As part of Bionical Emas’ ‘4 things to think about’ series, we outline how Emas can help clients with the writing and filing of PIP applications within the EU.
Paediatric development is a crucial part of all product development plans, with both US and EU Agencies focused on encouraging paediatric studies in parallel to development in adults In the EU, an applicant is unable to submit a new licensing application, add a new indication, pharmaceutical form or route of administration for an already approved medicine, without agreeing a paediatric plan or waiver with the European Medicines Agency (EMA) or an EU national regulatory authority.
Applicants are encouraged to engage with the EMA and the Paediatric Committee (PDCO) at an early stage; scientific advice is offered at no charge for questions relating to paediatric development. To facilitate successful validation and assessment, there is also the possibility of having the draft Paediatric Investigation Plan (PIP) reviewed by the PDCO as part of a pre-submission meeting. PIPs must be submitted no later than the end of healthy subject or patient pharmacokinetic studies, or the initiation of the adult phase-II studies, although many applicants do not meet this deadline. At Emas, we have experience in developing PIPs in a wide range of conditions. We support paediatric protocol development, drawing on our network of Key Opinion Leaders (KOLs), and work with both the EMA and national regulatory authorities to design paediatric development programs which are both compliant and feasible. Our strategy for waivers and deferrals is designed to keep paediatric studies off the critical submission path for first product approval in the EU.
Identifying the Condition
Properly defining the paediatric condition is critical. In defining the condition, reference is made to the proposed indication in adults and/or the authorised (existing) indication, as well as the properties of the medicinal product, unmet paediatric need and a hierarchical classification of diseases / conditions (e.g. MedDRA).
Class Waivers, Product Specific Waivers or Paediatric Studies
The need for a paediatric development plan may be waived for some classes of medicines. According to article 11(1) of the Paediatric Regulation (No 1901/2006), a paediatric plan may be waived for classes of medicines if there is evidence showing that: (a) the class of medicinal product is likely to be in-effective or unsafe in children, or: (b) the disease or condition only affects the adult population. The list of class waivers is published on the EMA website.
Where a class waiver does not apply, an applicant may be able to argue that a product-specific waiver is appropriate. The article 11(1)(a) and (b) grounds for waiver (see ‘Class waivers’) also apply here. A further ground for waiver also applies, i.e. that the product does not represent a significant benefit over existing treatments for paediatric patients (Article 11(1)(c) of the Paediatric Regulation).
NOTE: The grounds for granting a waiver laid down in Article 11(1) are not exhaustive. An additional implicit reason for granting, or not granting, a waiver can be derived from Article 6(2) of the Paediatric Regulation; this relates to whether or not any proposed studies can be expected to be of significant therapeutic benefit to the paediatric population and/or expected to fulfil a therapeutic need of the paediatric population. It may be possible for an applicant to argue that it is impossible (because, for example, the patient population is too small) to design studies in relation to a medicinal product which create the necessary therapeutic benefits in terms of quality, safety, and efficacy.

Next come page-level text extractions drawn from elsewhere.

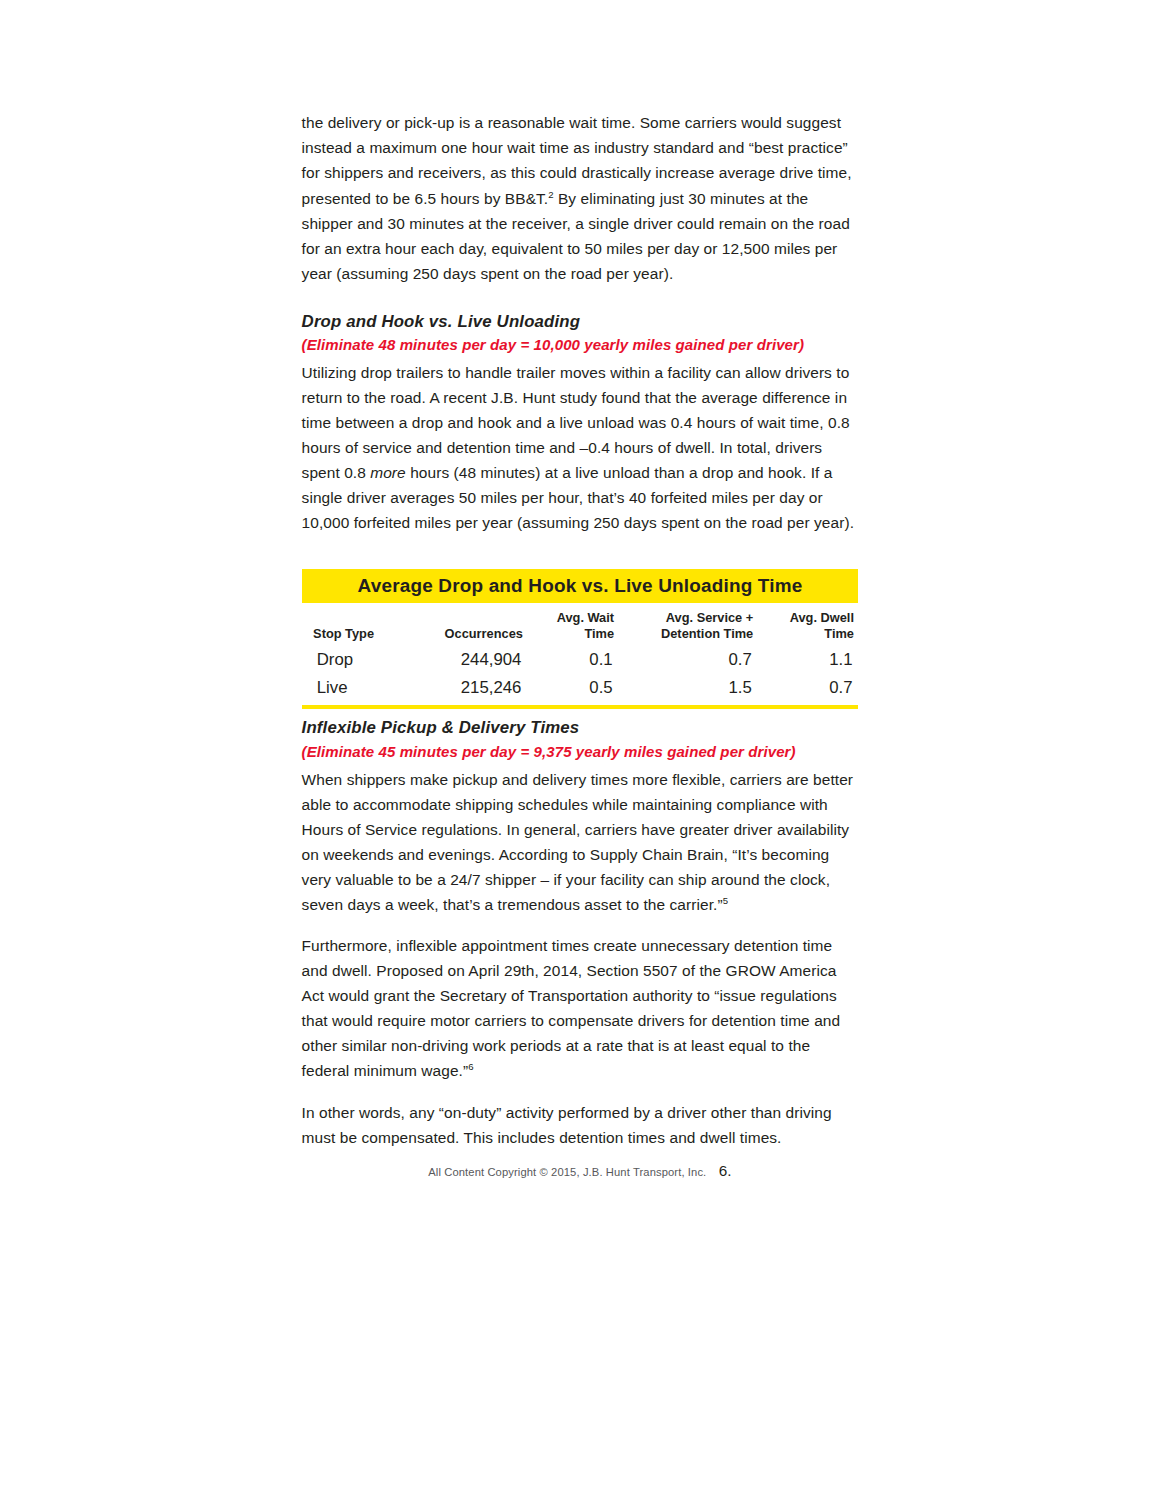the delivery or pick-up is a reasonable wait time. Some carriers would suggest instead a maximum one hour wait time as industry standard and “best practice” for shippers and receivers, as this could drastically increase average drive time, presented to be 6.5 hours by BB&T.2 By eliminating just 30 minutes at the shipper and 30 minutes at the receiver, a single driver could remain on the road for an extra hour each day, equivalent to 50 miles per day or 12,500 miles per year (assuming 250 days spent on the road per year).
Drop and Hook vs. Live Unloading
(Eliminate 48 minutes per day = 10,000 yearly miles gained per driver)
Utilizing drop trailers to handle trailer moves within a facility can allow drivers to return to the road. A recent J.B. Hunt study found that the average difference in time between a drop and hook and a live unload was 0.4 hours of wait time, 0.8 hours of service and detention time and –0.4 hours of dwell. In total, drivers spent 0.8 more hours (48 minutes) at a live unload than a drop and hook. If a single driver averages 50 miles per hour, that’s 40 forfeited miles per day or 10,000 forfeited miles per year (assuming 250 days spent on the road per year).
Average Drop and Hook vs. Live Unloading Time
| Stop Type | Occurrences | Avg. Wait Time | Avg. Service + Detention Time | Avg. Dwell Time |
| --- | --- | --- | --- | --- |
| Drop | 244,904 | 0.1 | 0.7 | 1.1 |
| Live | 215,246 | 0.5 | 1.5 | 0.7 |
Inflexible Pickup & Delivery Times
(Eliminate 45 minutes per day = 9,375 yearly miles gained per driver)
When shippers make pickup and delivery times more flexible, carriers are better able to accommodate shipping schedules while maintaining compliance with Hours of Service regulations. In general, carriers have greater driver availability on weekends and evenings. According to Supply Chain Brain, “It’s becoming very valuable to be a 24/7 shipper – if your facility can ship around the clock, seven days a week, that’s a tremendous asset to the carrier.”5
Furthermore, inflexible appointment times create unnecessary detention time and dwell. Proposed on April 29th, 2014, Section 5507 of the GROW America Act would grant the Secretary of Transportation authority to “issue regulations that would require motor carriers to compensate drivers for detention time and other similar non-driving work periods at a rate that is at least equal to the federal minimum wage.”6
In other words, any “on-duty” activity performed by a driver other than driving must be compensated. This includes detention times and dwell times.
All Content Copyright © 2015, J.B. Hunt Transport, Inc. 6.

If an applicant is unable to argue that a class or product-specific waiver applies, then the only remaining course is to agree to paediatric studies, however, these can be deferred and arguments presented in support.
NOTE: A product-specific waiver may still apply to some paediatric subsets.
Benefits / Rewards
The Paediatric Regulation sets up a system of rewards and incentives once a product is authorised for use in paediatric patients. Benefits include: a six-month extension to the supplementary protection certificate (SPC) – in effect, a six-month patent extension on the active moiety an extension of the ten-year period of orphan market exclusivity to twelve years the Paediatric Use Marketing Authorisation (PUMA) offers eight years of data and ten years of market exclusivity to any new off-patent product developed exclusively for use in the paediatric population and can be requested for medicines that are: already authorised; no longer covered by an SPC or patent that qualifies as an SPC; to be exclusively developed for use in children.
How can Emas help?
Emas, our regulatory team have extensive experience writing and filing PIP applications within the EU on behalf of our clients. We can write all sections of the application, adapt existing sponsor documents, add our independent research where needed, and provide the required regulatory formats. We will thoroughly evaluate and examine all relevant documents, including product information, scientific articles, public-domain information, disease prevalence data, etc. in order to identify the condition, and advise on whether a waiver or paediatric study (with or without a deferral) is most appropriate. We manage the entire process from beginning to end, leading to successful outcomes in nearly all cases. Key to our success is our ability to quickly understand which pathway works best for your product based on an excellent understanding of national and regional pharmaceutical law and guidelines, coupled with an ability to advance compelling scientific and clinical arguments.